2016 seems to be the year of VR. Among the many VR headsets in the market, the Oculus Rift is one of the most popular.
But Oculus has pulled a controversial move in the new update, effectively DRM-locking the Rift, such that you cannot play games which you have brought from Oculus store on the HTC Vive, which was previously possible through the Revive app. Responding to the matter, Palmer Luckey from Oculus said
If customers buy a game from us, I don’t care if they mod it to run on whatever they want. As I have said a million times (and counter to the current circlejerk), our goal is not to profit by locking people to only our hardware – if it was, why in the world would we be supporting GearVR and talking with other headset makers? The software we create through Oculus Studios (using a mix of internal and external developers) are exclusive to the Oculus platform, not the Rift itself.
The issue is people who expect us to officially support all headsets on a platform level with some kind of universal Oculus SDK, which is not going to happen anytime soon.
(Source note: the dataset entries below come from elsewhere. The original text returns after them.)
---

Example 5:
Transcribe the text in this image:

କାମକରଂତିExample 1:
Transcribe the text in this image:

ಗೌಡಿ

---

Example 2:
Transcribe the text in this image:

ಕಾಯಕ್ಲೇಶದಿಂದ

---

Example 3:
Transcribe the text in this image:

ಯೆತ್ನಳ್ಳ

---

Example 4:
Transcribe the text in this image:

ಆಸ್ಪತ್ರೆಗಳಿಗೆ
We do want to work with other hardware vendors, but not at the expense of our own launch, and certainly not in a way that leads to developing for the lowest common denominator – there are a lot of shitty headsets coming, a handful of good ones, and a handful that may never even hit the market. Keep in mind that support for the good ones requires cooperation from both parties, which is sometimes impossible for reasons outside our control.
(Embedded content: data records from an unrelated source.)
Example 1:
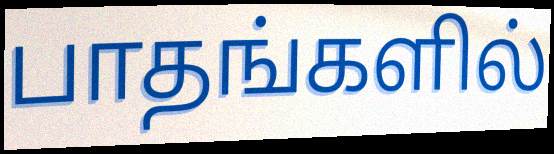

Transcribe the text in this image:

பாதங்களில்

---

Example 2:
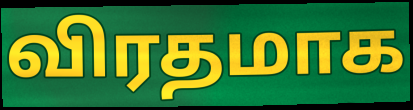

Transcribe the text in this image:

விரதமாக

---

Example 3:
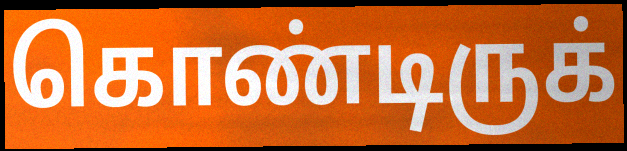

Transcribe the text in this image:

கொண்டிருக்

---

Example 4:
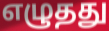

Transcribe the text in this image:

எழுதது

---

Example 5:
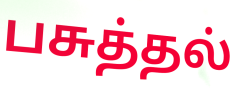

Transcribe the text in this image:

பசுத்தல்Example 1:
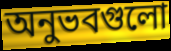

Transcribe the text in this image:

অনুভবগুলো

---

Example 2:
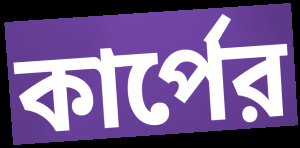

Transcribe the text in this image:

কার্পের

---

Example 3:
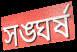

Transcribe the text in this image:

সঙ্ঘর্ষ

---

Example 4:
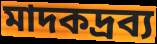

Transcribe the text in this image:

মাদকদ্রব্য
Referring to Revive, Palmer defended the move saying “This is a hack, and we don’t condone it,” Oculus VR said in a statement issued to VRFocus. “Users should expect that hacked games won’t work indefinitely, as regular software updates to games, apps, and our platform are likely to break hacked software.”
Oculus apparently hardware-DRM locking their games is shaping up to be a contentious move. Is Oculus trying to monopolize the VR gaming market? Only time will tell.